Data provided:
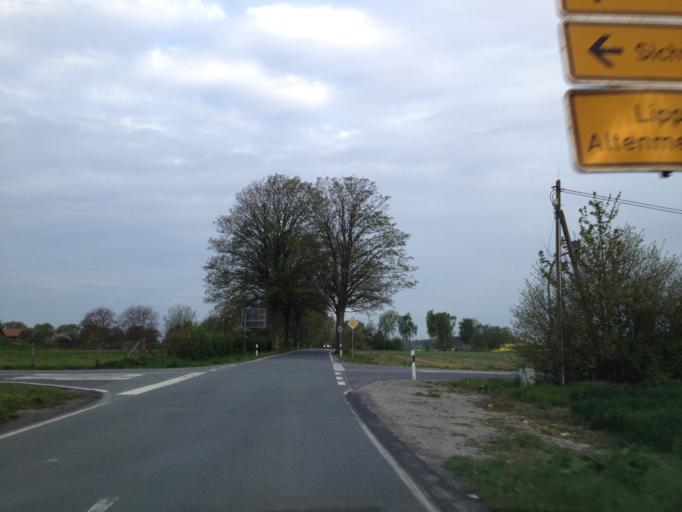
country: DE
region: North Rhine-Westphalia
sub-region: Regierungsbezirk Arnsberg
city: Anrochte
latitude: 51.5087
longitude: 8.2669
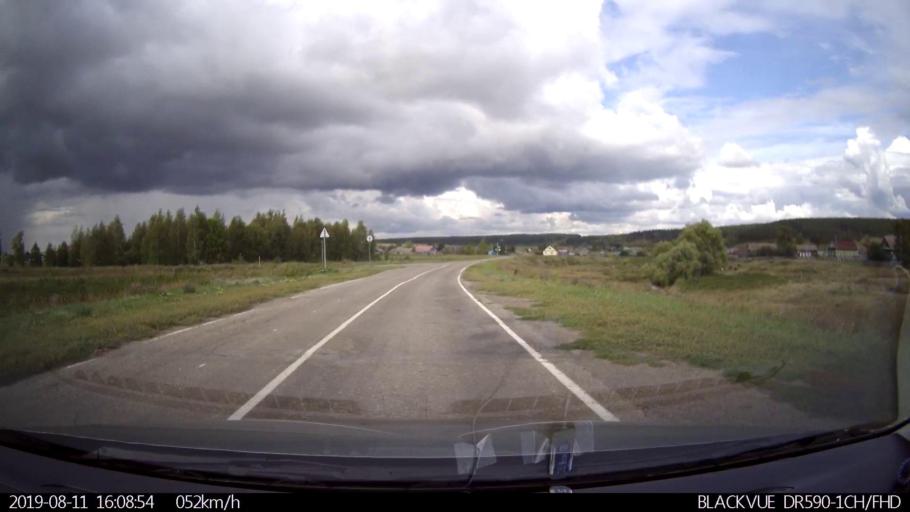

What you need to do:
Copy every row above without changes, leaving out the pictures.

Output of the exercise:
country: DE
region: North Rhine-Westphalia
sub-region: Regierungsbezirk Arnsberg
city: Anrochte
latitude: 51.5087
longitude: 8.2669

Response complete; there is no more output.